§ **PROBLEM STATEMENT**
All of the data below should be repeated exactly. Pictures should not be included.
(DATA EXCERPTS)
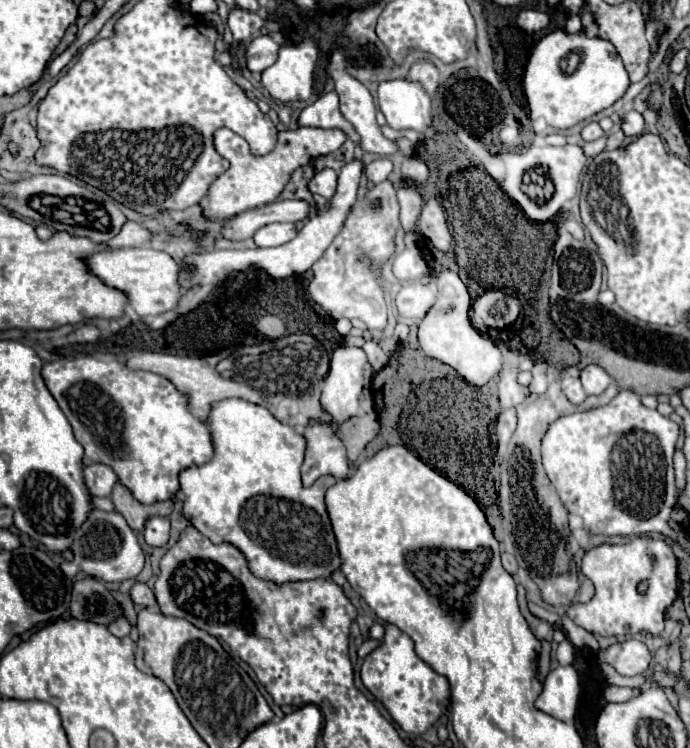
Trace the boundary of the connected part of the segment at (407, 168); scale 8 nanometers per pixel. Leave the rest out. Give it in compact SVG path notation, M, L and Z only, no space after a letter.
M406 158L402 162L402 178L404 180L412 180L416 184L424 184L426 178L428 178L428 168L418 158Z

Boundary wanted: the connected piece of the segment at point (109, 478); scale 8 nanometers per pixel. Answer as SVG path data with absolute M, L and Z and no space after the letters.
M88 464L84 468L84 478L94 496L110 496L112 486L118 482L116 472L106 464Z

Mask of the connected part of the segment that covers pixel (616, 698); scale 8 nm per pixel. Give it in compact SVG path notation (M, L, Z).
M610 686L610 688L604 690L604 698L606 698L606 702L624 702L624 700L630 700L632 696L636 696L636 690L632 690L632 688Z

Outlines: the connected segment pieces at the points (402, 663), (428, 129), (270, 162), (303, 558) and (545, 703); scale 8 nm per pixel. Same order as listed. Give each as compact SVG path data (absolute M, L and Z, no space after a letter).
M386 624L386 634L380 648L364 658L360 678L374 698L386 706L390 716L402 724L404 732L426 732L446 712L450 700L448 680L420 660L414 652L412 638L392 624Z
M390 80L378 86L378 104L394 130L416 130L432 136L430 98L418 82Z
M218 128L212 136L212 144L216 152L222 154L230 162L230 168L210 184L206 202L202 204L202 216L206 220L224 220L244 210L274 202L284 190L284 186L288 184L288 176L296 168L304 166L306 162L310 162L312 158L320 154L330 154L338 150L344 144L344 140L346 140L346 134L342 130L320 130L320 128L286 130L278 134L278 144L270 154L252 156L246 140L242 140L236 132L228 128Z
M228 398L212 404L208 412L208 426L214 442L212 460L180 472L180 490L186 496L184 516L192 522L192 526L214 544L230 542L240 548L250 570L276 584L330 576L338 570L340 558L336 552L336 538L324 506L324 494L332 484L336 484L336 480L332 476L322 476L310 488L302 486L300 466L306 452L306 438L292 426L278 422L268 408L240 398Z
M556 666L548 672L542 692L536 698L536 708L558 718L570 722L576 714L580 696L580 678L574 666Z

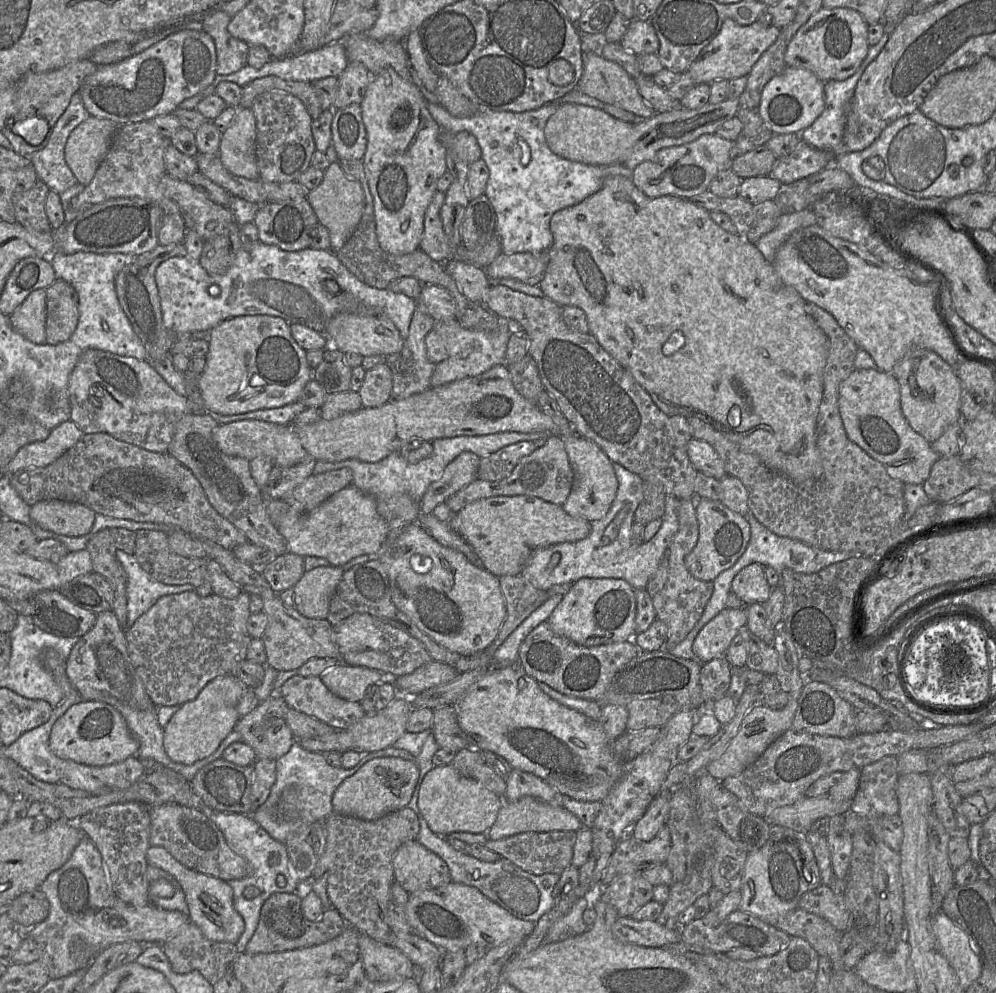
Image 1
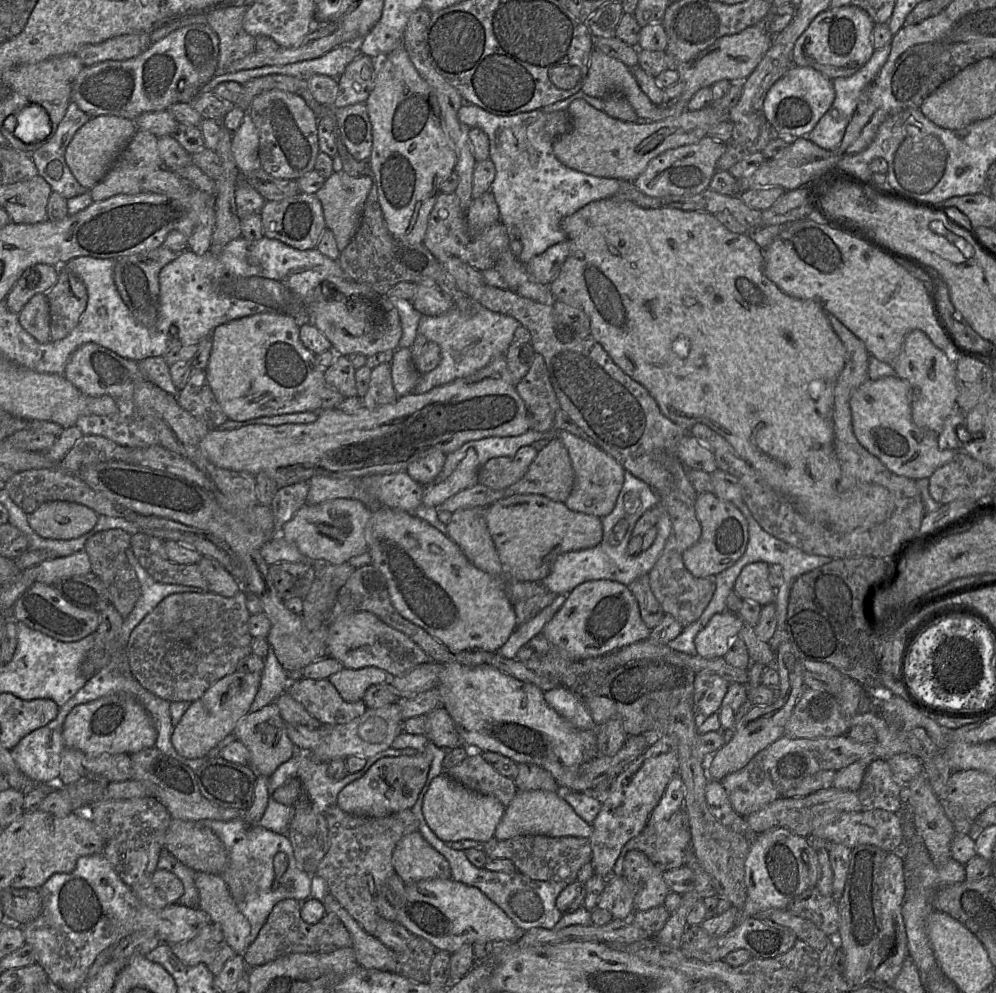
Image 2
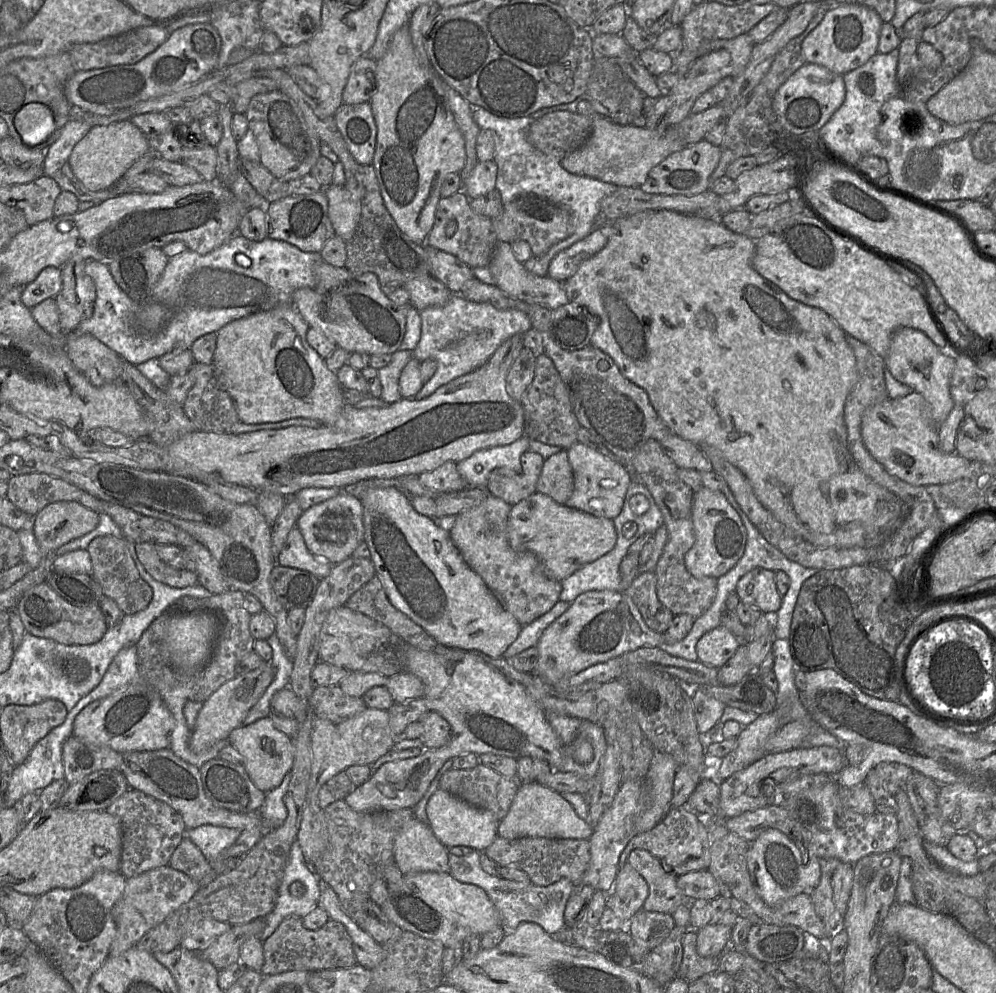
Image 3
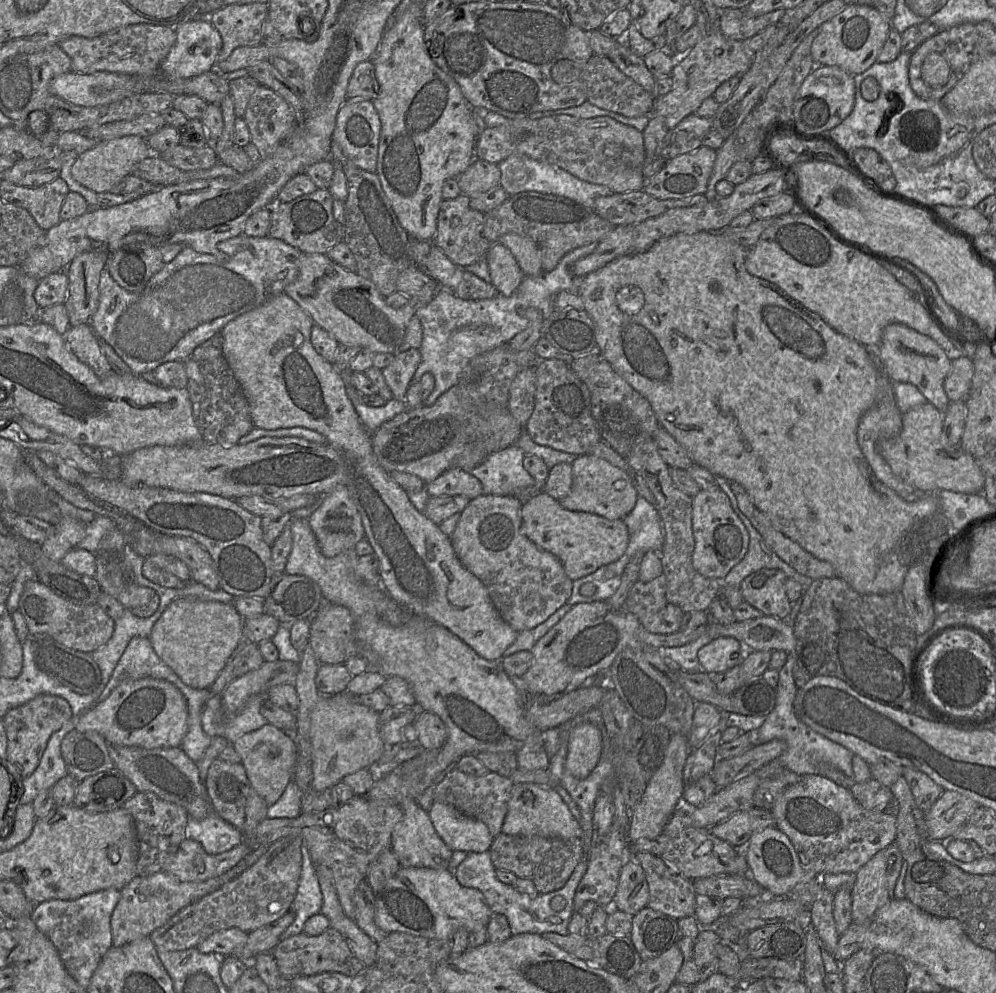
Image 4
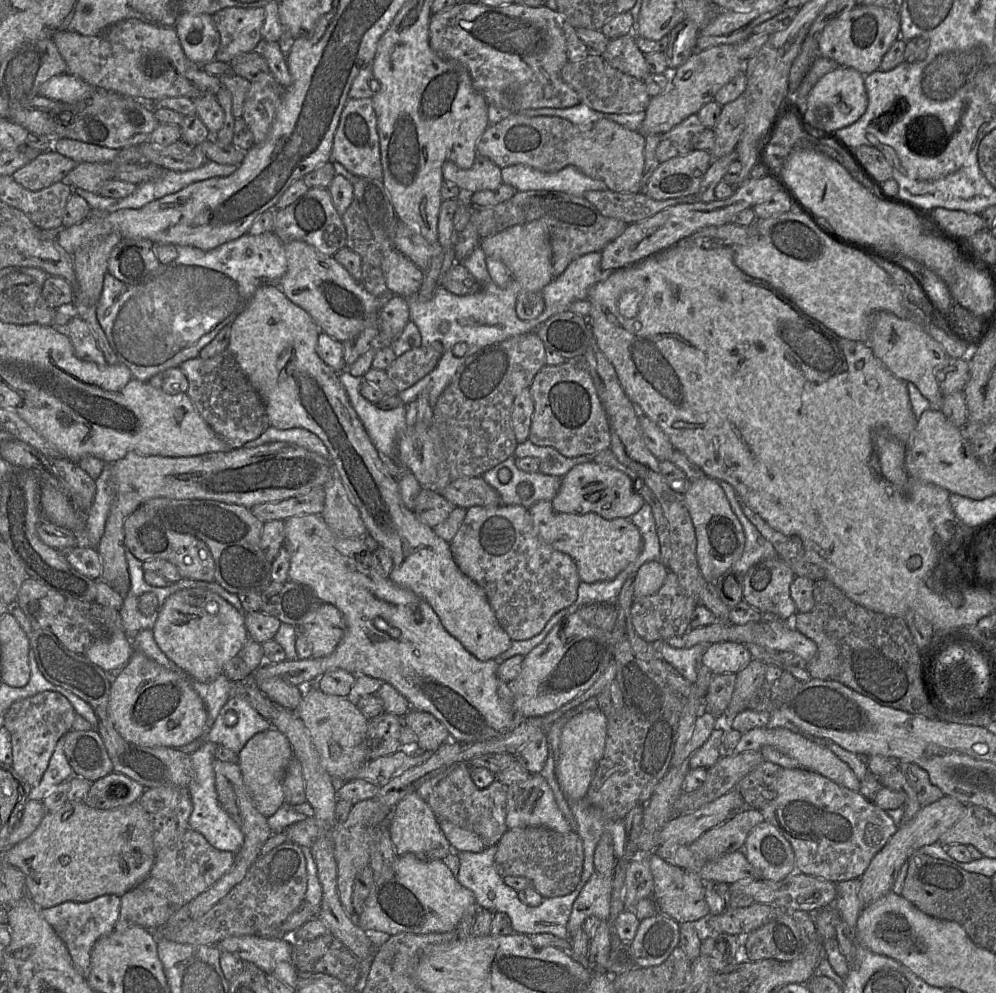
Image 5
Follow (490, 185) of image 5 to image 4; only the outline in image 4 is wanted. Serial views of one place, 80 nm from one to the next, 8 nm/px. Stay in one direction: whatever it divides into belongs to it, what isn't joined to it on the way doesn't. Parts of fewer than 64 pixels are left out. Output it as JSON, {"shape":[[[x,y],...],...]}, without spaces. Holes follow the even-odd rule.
{"shape":[[[476,158],[456,179],[461,193],[470,197],[499,186],[500,175],[497,164]]]}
(End DATA EXCERPTS)
§ **RESPONSE AREA**
Trace the boundary of the connected part of the segment at (407, 168); scale 8 nanometers per pixel. Leave the rest out. Give it in compact SVG path notation, M, L and Z only, no space after a letter.
M406 158L402 162L402 178L404 180L412 180L416 184L424 184L426 178L428 178L428 168L418 158Z

Boundary wanted: the connected piece of the segment at point (109, 478); scale 8 nanometers per pixel. Answer as SVG path data with absolute M, L and Z and no space after the letters.
M88 464L84 468L84 478L94 496L110 496L112 486L118 482L116 472L106 464Z

Mask of the connected part of the segment that covers pixel (616, 698); scale 8 nm per pixel. Give it in compact SVG path notation (M, L, Z).
M610 686L610 688L604 690L604 698L606 698L606 702L624 702L624 700L630 700L632 696L636 696L636 690L632 690L632 688Z

Outlines: the connected segment pieces at the points (402, 663), (428, 129), (270, 162), (303, 558) and (545, 703); scale 8 nm per pixel. Same order as listed. Give each as compact SVG path data (absolute M, L and Z, no space after a letter).
M386 624L386 634L380 648L364 658L360 678L374 698L386 706L390 716L402 724L404 732L426 732L446 712L450 700L448 680L420 660L414 652L412 638L392 624Z
M390 80L378 86L378 104L394 130L416 130L432 136L430 98L418 82Z
M218 128L212 136L212 144L216 152L222 154L230 162L230 168L210 184L206 202L202 204L202 216L206 220L224 220L244 210L274 202L284 190L284 186L288 184L288 176L296 168L304 166L306 162L310 162L312 158L320 154L330 154L338 150L344 144L344 140L346 140L346 134L342 130L320 130L320 128L286 130L278 134L278 144L270 154L252 156L246 140L242 140L236 132L228 128Z
M228 398L212 404L208 412L208 426L214 442L212 460L180 472L180 490L186 496L184 516L192 522L192 526L214 544L230 542L240 548L250 570L276 584L330 576L338 570L340 558L336 552L336 538L324 506L324 494L332 484L336 484L336 480L332 476L322 476L310 488L302 486L300 466L306 452L306 438L292 426L278 422L268 408L240 398Z
M556 666L548 672L542 692L536 698L536 708L558 718L570 722L576 714L580 696L580 678L574 666Z

Image 1
Image 2
Image 3
Image 4
Image 5
Follow (490, 185) of image 5 to image 4; only the outline in image 4 is wanted. Serial views of one place, 80 nm from one to the next, 8 nm/px. Stay in one direction: whatever it divides into belongs to it, what isn't joined to it on the way doesn't. Parts of fewer than 64 pixels are left out. Output it as JSON, {"shape":[[[x,y],...],...]}, without spaces. Holes follow the even-odd rule.
{"shape":[[[476,158],[456,179],[461,193],[470,197],[499,186],[500,175],[497,164]]]}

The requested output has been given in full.